Yes the requirement for "made in Germany" was invented in the UK to protect the UK products from cheap knock offs from Germany. A similar thing happened with Japanese car makers initially, and more recently Korean ones, it seems to be a pattern that to get up to a certain level one has to copy the superior products of another country and after requiring sufficient knowledge one can surpass them.
You should read the book "How Asia Works" which makes the persuasive argument that's the case with every single rising industrial power. They are always considered "cheap knock offs" until they start producing stuff that's higher quality. Happened with Japan too.
It's not that easy I'm afraid. Chinese products were great quality until ~50 years ago, when quantity over quality became a thing.
“Bad Samaritans: The Myth of Free Trade and the Secret History of Capitalism“ is another one.
The TÜV has its roots in the prevention of steam boiler explosions to prevent loss of lives. Its application to other domains came much later, AFAIK.
But weren't the steam boilers also copies of UK inventions?
Probably. And copied sloppily, operated recklessly, and exploded spectacurlarly.

[0] https://en.wikipedia.org/wiki/Technischer_%C3%9Cberwachungsv...

Reading the article, the TÜV as institution was also a copy of something which already existed in Great Britain!

Circles withing circles :-)

Given the size and diversity of their industrial consumer output, I doubt they will achieve an average of 'marker of quality' for quite a while.

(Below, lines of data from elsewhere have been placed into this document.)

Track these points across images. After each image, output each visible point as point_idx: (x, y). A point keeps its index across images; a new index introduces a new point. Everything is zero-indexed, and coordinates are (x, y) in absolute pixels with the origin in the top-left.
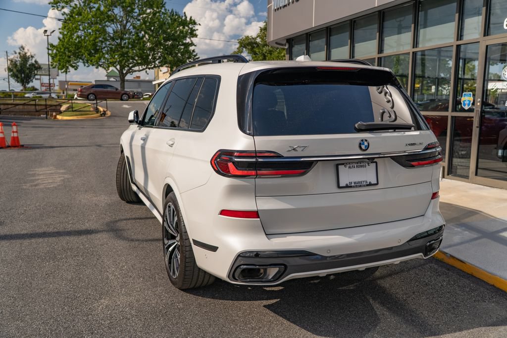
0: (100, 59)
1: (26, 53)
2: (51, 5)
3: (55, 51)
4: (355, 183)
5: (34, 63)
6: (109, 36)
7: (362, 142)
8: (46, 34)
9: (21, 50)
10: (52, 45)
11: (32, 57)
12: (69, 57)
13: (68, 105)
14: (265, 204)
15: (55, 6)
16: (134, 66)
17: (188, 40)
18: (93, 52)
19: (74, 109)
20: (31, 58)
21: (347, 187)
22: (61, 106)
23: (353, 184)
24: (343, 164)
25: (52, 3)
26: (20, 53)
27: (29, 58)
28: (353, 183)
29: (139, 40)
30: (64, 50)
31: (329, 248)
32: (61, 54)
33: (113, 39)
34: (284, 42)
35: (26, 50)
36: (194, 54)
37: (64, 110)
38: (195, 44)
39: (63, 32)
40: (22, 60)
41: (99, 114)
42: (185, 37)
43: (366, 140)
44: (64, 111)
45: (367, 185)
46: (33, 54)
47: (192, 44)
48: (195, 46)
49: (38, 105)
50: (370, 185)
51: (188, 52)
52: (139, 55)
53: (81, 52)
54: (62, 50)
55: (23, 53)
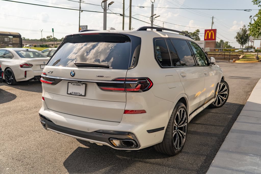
1: (246, 29)
2: (253, 2)
7: (71, 72)
8: (251, 18)
9: (243, 27)
10: (250, 24)
13: (244, 55)
15: (256, 2)
22: (240, 56)
24: (71, 83)
25: (254, 1)
26: (243, 29)
27: (247, 31)
28: (73, 93)
31: (57, 121)
35: (246, 27)
40: (243, 33)
44: (241, 58)
49: (231, 55)
50: (81, 95)
55: (245, 29)
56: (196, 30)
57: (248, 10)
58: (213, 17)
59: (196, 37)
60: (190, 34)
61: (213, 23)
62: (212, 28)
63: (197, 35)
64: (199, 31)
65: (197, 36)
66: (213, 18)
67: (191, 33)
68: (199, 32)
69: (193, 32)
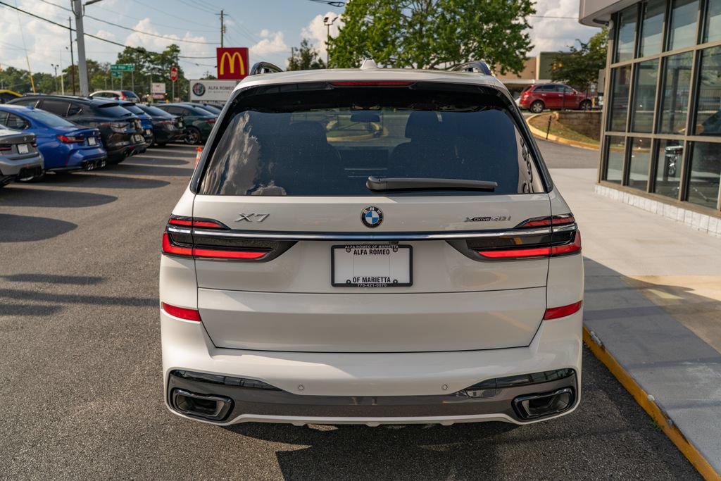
0: (389, 54)
1: (309, 50)
3: (334, 47)
4: (364, 279)
5: (318, 62)
6: (405, 21)
7: (366, 212)
8: (326, 23)
9: (303, 46)
10: (330, 38)
11: (316, 54)
12: (351, 53)
13: (335, 122)
14: (212, 301)
16: (437, 63)
17: (521, 21)
18: (382, 44)
19: (340, 128)
20: (314, 57)
21: (348, 285)
22: (328, 122)
23: (361, 282)
24: (343, 247)
26: (301, 50)
27: (312, 56)
28: (361, 279)
29: (445, 23)
30: (345, 44)
31: (301, 384)
32: (340, 49)
33: (411, 25)
34: (608, 18)
35: (309, 46)
36: (528, 40)
37: (330, 128)
38: (531, 25)
39: (346, 19)
40: (304, 59)
41: (371, 135)
42: (514, 16)
43: (376, 210)
44: (331, 130)
45: (389, 285)
46: (316, 51)
47: (526, 26)
48: (531, 27)
50: (396, 284)
51: (518, 38)
52: (442, 46)
53: (365, 45)
54: (342, 44)
55: (306, 50)
56: (168, 47)
57: (337, 4)
58: (222, 12)
59: (170, 66)
60: (152, 57)
61: (223, 29)
62: (222, 43)
63: (173, 62)
64: (178, 49)
65: (173, 64)
66: (222, 14)
67: (155, 54)
68: (178, 51)
69: (160, 52)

Phones are probably these highest quality consumer goods produced in china at the moment.
Try most electronics.

Their problem is that "made in China" has a negative connotation and they produce a lot of cheap stuff, which inevitably breaks or doesn't work properly so people just go "damn Chinese shit".

It seems they're getting to the point where the cheapest stuff is made in other countries.

Have to wonder what happens when the world runs out of cheaper countries to outsource to.

I can only assume that, just like "made in germany" in the 19th century, after a while the "made in china" will transform from a sign of inferior, into a sign of superior quality. I think we're already seeing that.

Also, the increased assertiveness also led to military agression (2 world wars). China seems to be copying that too, alas.

Likely, "made in Japan" had the same journey (also I'll always remember that scene in Back to the Future).